DATA UNDER STUDY: Begin
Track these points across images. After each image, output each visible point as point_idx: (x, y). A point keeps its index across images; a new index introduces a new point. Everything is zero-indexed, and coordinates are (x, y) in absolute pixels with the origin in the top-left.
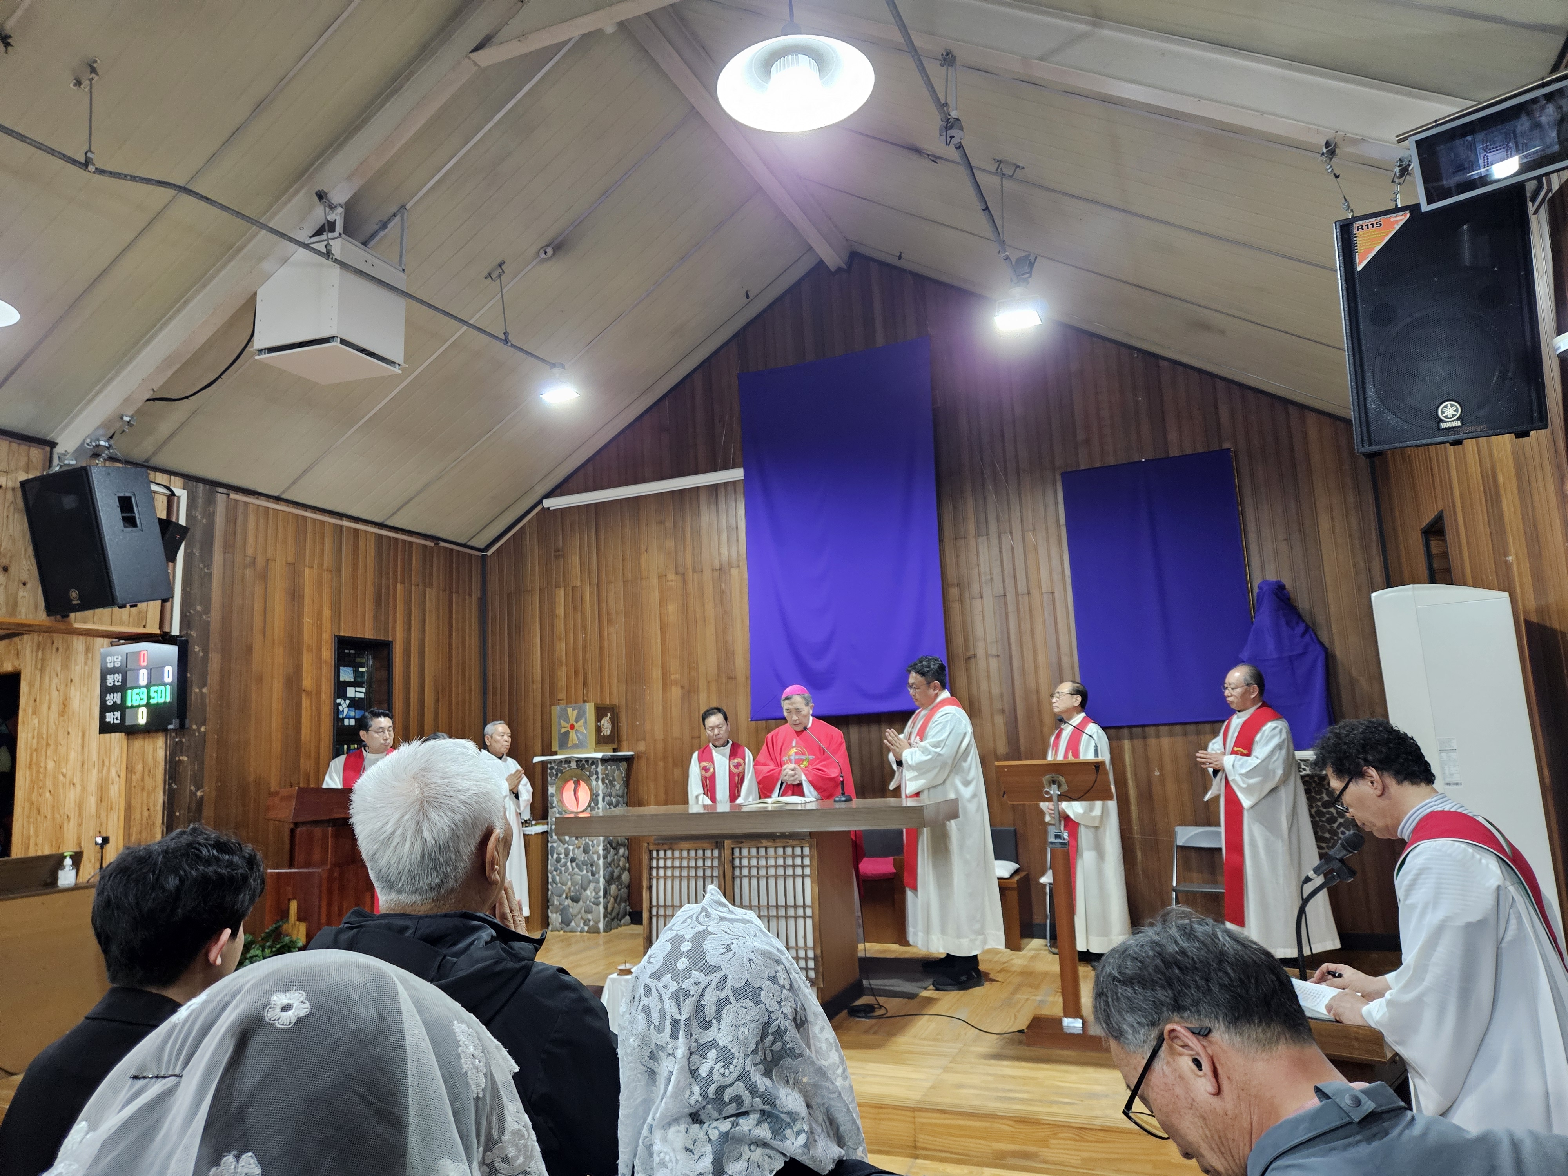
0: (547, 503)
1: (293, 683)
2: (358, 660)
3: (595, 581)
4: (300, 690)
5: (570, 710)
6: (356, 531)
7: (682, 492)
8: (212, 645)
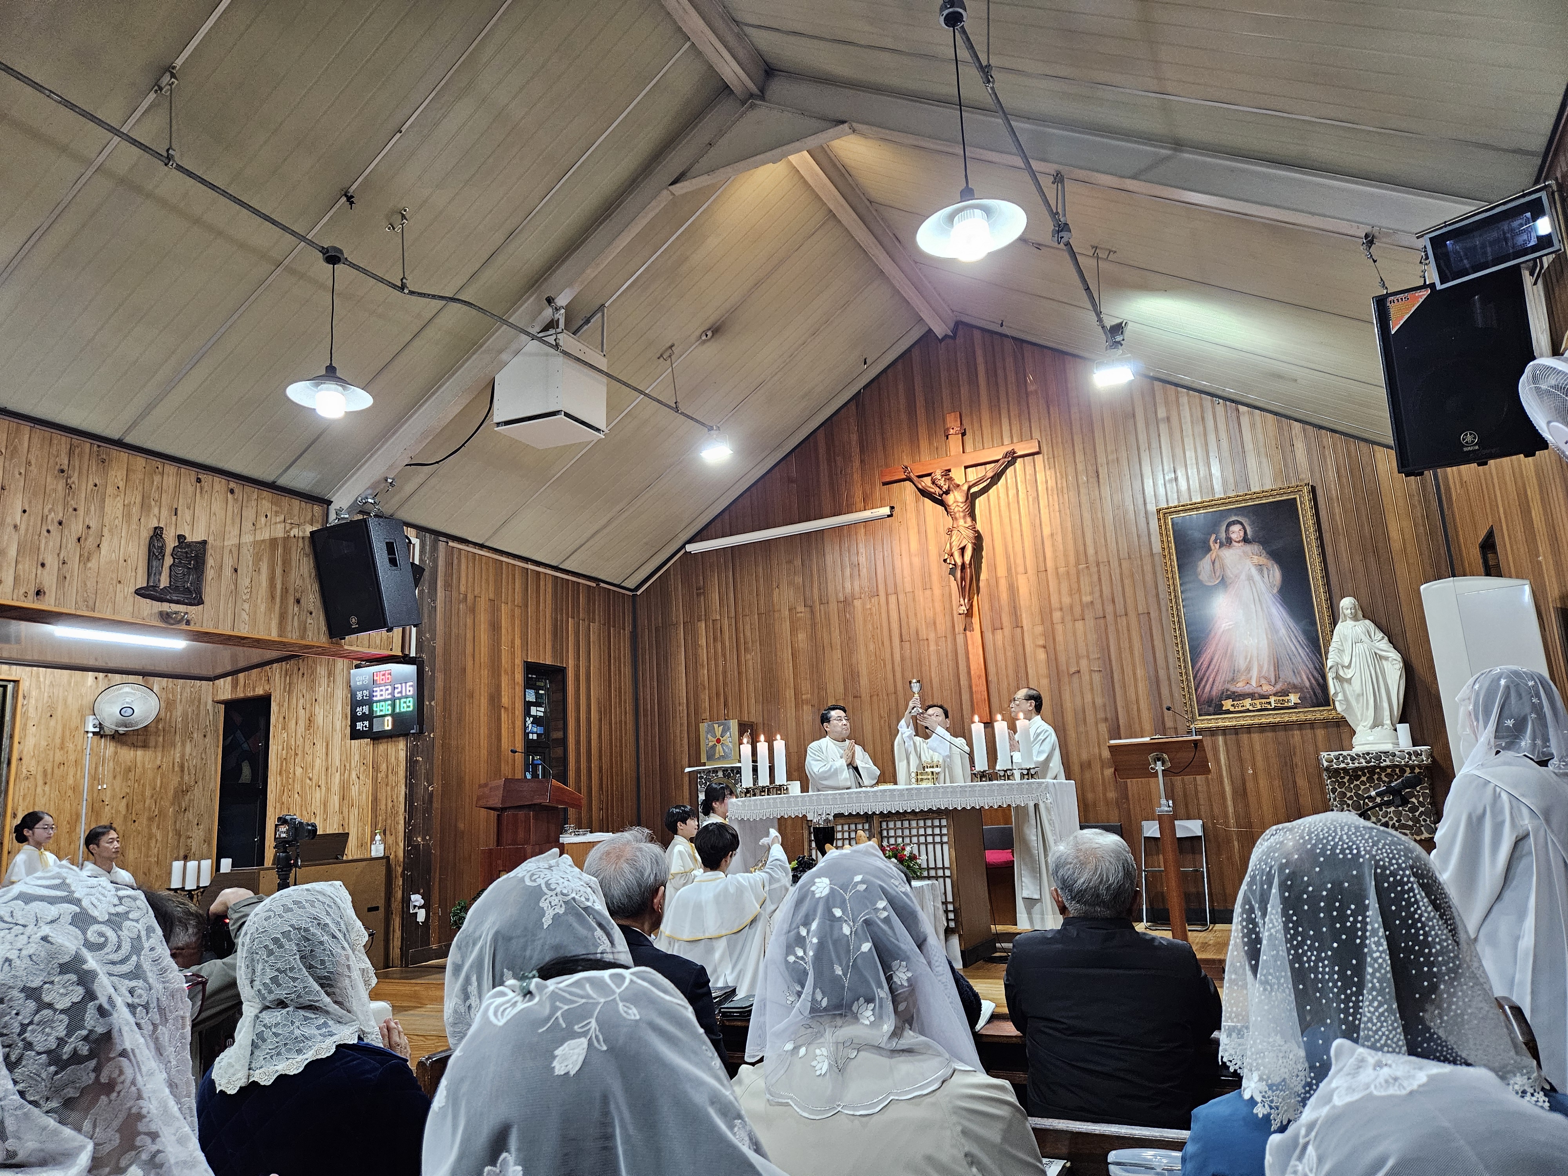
0: (690, 548)
1: (495, 699)
2: (538, 684)
3: (733, 614)
4: (500, 707)
5: (716, 726)
6: (538, 573)
7: (808, 534)
8: (437, 666)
DATA UNDER STUDY: End
### REQUIRED ACTION
Could you repeat the entries above line for line, leaving out the pictures?

### OUTPUT
Track these points across images. After each image, output each visible point as point_idx: (x, y). A point keeps its index across images; a new index introduces a new point. Everything is zero-indexed, and coordinates are (x, y) in absolute pixels with the origin in the top-left.
0: (547, 503)
1: (293, 683)
2: (358, 660)
3: (595, 581)
4: (300, 690)
5: (570, 710)
6: (356, 531)
7: (682, 492)
8: (212, 645)
0: (690, 548)
1: (495, 699)
2: (538, 684)
3: (733, 614)
4: (500, 707)
5: (716, 726)
6: (538, 573)
7: (808, 534)
8: (437, 666)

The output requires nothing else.